Even Gray Areas Need Light

  Before I became a Christian I wrestled with God. The question was not whether He existed, it was why He allowed pain and suffering. I argued and screamed and cursed God through each difficulty and abuse. 

  When God saved me in spite of my ugliness, I wrestled through lots of scripture when I hit something I didn't understand. God was gracious to give me an abundance of strong older women who loved me but did not coddle me. They questioned me and pushed me to dig deeper. The gratitude I have for them is more than I can ever express in words. God was preparing me for something much more challenging and it would require long-lasting endurance which I am not known for in any circle. 

  1Peter 3 has been my main wrestling partner for a while now. Having found myself in a marriage to someone who no longer professes Christ has been difficult and I am sure he would profess that being married to a Christian is the same. There are A LOT of resources, blogs, and studies on these passages by people who are much greater theologians than I. There is also some not well-thought advice. 

  I am not a fan of the term "spiritually single" which seems to loosely imply a vacancy. God uses the term "unequally yoked" and that implies being bound although in an ill-fitting way which will create more struggle as you go along. What women in marriages to unbelievers do not need is an excuse to think poorly of their husband, to loosen the bind of marriage, or be petted in wallowing. So what do they need?

  Women in marriages to unbelievers need encouragement, strengthening, and help in the Word. They need to be some of the best equipped members in the church. They are not going out from time to time to witness to people and then go home. They do not get to use some planned dialogue. They must live day in and day out presenting the gospel without words and without a break. They are not going to be worried about a stranger slamming the door in their face but a person with whom they are intimately connected.

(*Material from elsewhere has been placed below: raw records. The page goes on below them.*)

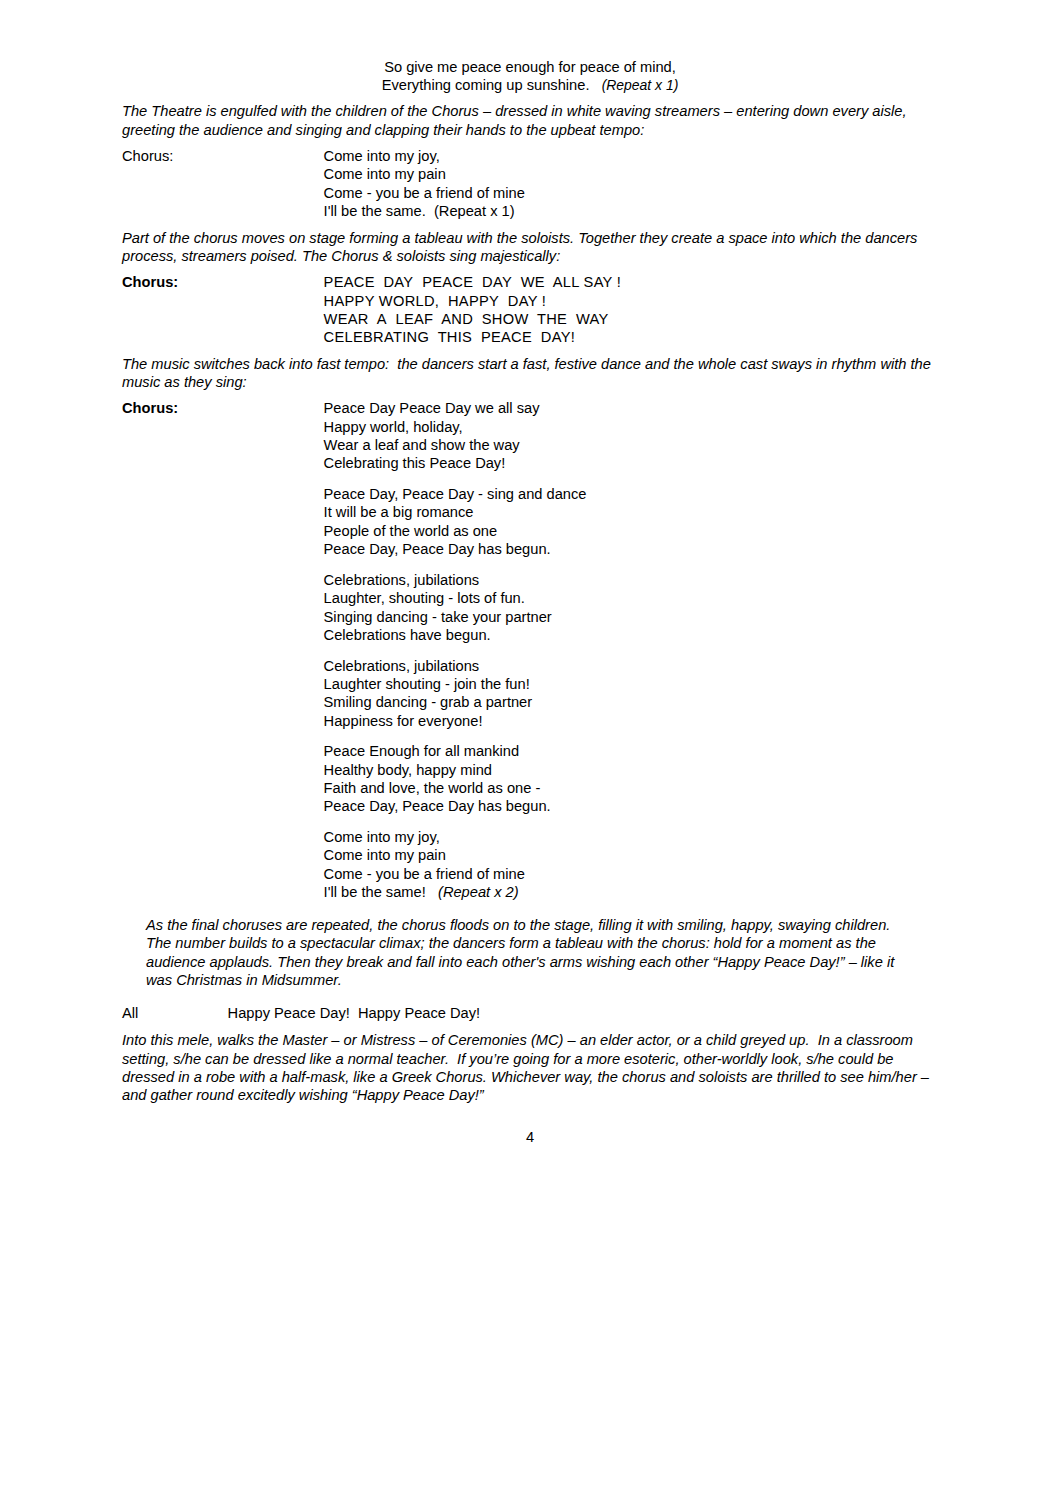So give me peace enough for peace of mind,
Everything coming up sunshine. (Repeat x 1)
The Theatre is engulfed with the children of the Chorus – dressed in white waving streamers – entering down every aisle, greeting the audience and singing and clapping their hands to the upbeat tempo:
| Chorus: | Come into my joy, Come into my pain Come - you be a friend of mine I'll be the same. (Repeat x 1) |
Part of the chorus moves on stage forming a tableau with the soloists. Together they create a space into which the dancers process, streamers poised. The Chorus & soloists sing majestically:
| Chorus: | PEACE DAY PEACE DAY WE ALL SAY ! HAPPY WORLD, HAPPY DAY ! WEAR A LEAF AND SHOW THE WAY CELEBRATING THIS PEACE DAY! |
The music switches back into fast tempo: the dancers start a fast, festive dance and the whole cast sways in rhythm with the music as they sing:
| Chorus: | Peace Day Peace Day we all say Happy world, holiday, Wear a leaf and show the way Celebrating this Peace Day! Peace Day, Peace Day - sing and dance It will be a big romance People of the world as one Peace Day, Peace Day has begun. Celebrations, jubilations Laughter, shouting - lots of fun. Singing dancing - take your partner Celebrations have begun. Celebrations, jubilations Laughter shouting - join the fun! Smiling dancing - grab a partner Happiness for everyone! Peace Enough for all mankind Healthy body, happy mind Faith and love, the world as one - Peace Day, Peace Day has begun. Come into my joy, Come into my pain Come - you be a friend of mine I'll be the same! (Repeat x 2) |
As the final choruses are repeated, the chorus floods on to the stage, filling it with smiling, happy, swaying children. The number builds to a spectacular climax; the dancers form a tableau with the chorus: hold for a moment as the audience applauds. Then they break and fall into each other's arms wishing each other “Happy Peace Day!” – like it was Christmas in Midsummer.
All Happy Peace Day! Happy Peace Day!
Into this mele, walks the Master – or Mistress – of Ceremonies (MC) – an elder actor, or a child greyed up. In a classroom setting, s/he can be dressed like a normal teacher. If you’re going for a more esoteric, other-worldly look, s/he could be dressed in a robe with a half-mask, like a Greek Chorus. Whichever way, the chorus and soloists are thrilled to see him/her – and gather round excitedly wishing “Happy Peace Day!”
4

 They are to take into account their submission to God which requires submission to their husband, all of Proverbs 31, and they are to do all of this without fearing. Their actions everyday are not to be provoking but to seek to make their husband respected and to pour grace out even when they are faced with hurt. Their emotions are not to be the resource from which they draw their responses. It is to be God who they know hates divorce and has said that if their husband desires to stay with them, they are to do so. She is not to provoke or nag or pick at her husband and try to bring him to some understanding of his sin. She is NOT his Holy Spirit and an unbeliever does not have that understanding until God grants it. 

 Sometimes that means enduring a husband who is operating for his own purpose because he is not seeking God. Sometimes that means enduring hard times because she cannot submit to something that her husband has put before her because it oversteps her submission to God. In denying her husband, she needs to have much peace. Sometimes it may mean that she must confide in the church Body and the church should be prepared to step in and help. 

 The gray areas that lack are churches actively equipping and supporting women and men in these areas. Everything I have seen tiptoes so gently in the area of marriage to unbeliever because women are so sensitive about women who are being abused and like to throw that question out there as soon as these verses are approached. I think first we need to equip women then we need to answer questions like, "Do women need to confront their husbands when they are doing something wrong?" and if so, when is that and what does it look like? When you confront them and they get angry, what do you do? 

  My mind is settling in the area of being so studied in the Word that she seeks every moment to refer to it to know how to respond. If a husband is going to do something that will cause him dishonor or put him in a situation to break the law, then a wife should act to try to keep him from doing so if possible, like Abigail did for her husband Nabal. It may mean that you leave temporarily. It may mean that you bring in a mediator. It may mean keeping quiet. It NEVER means acting of fear or from feelings. 

  Gray areas are just as in need of light as those completely void of light.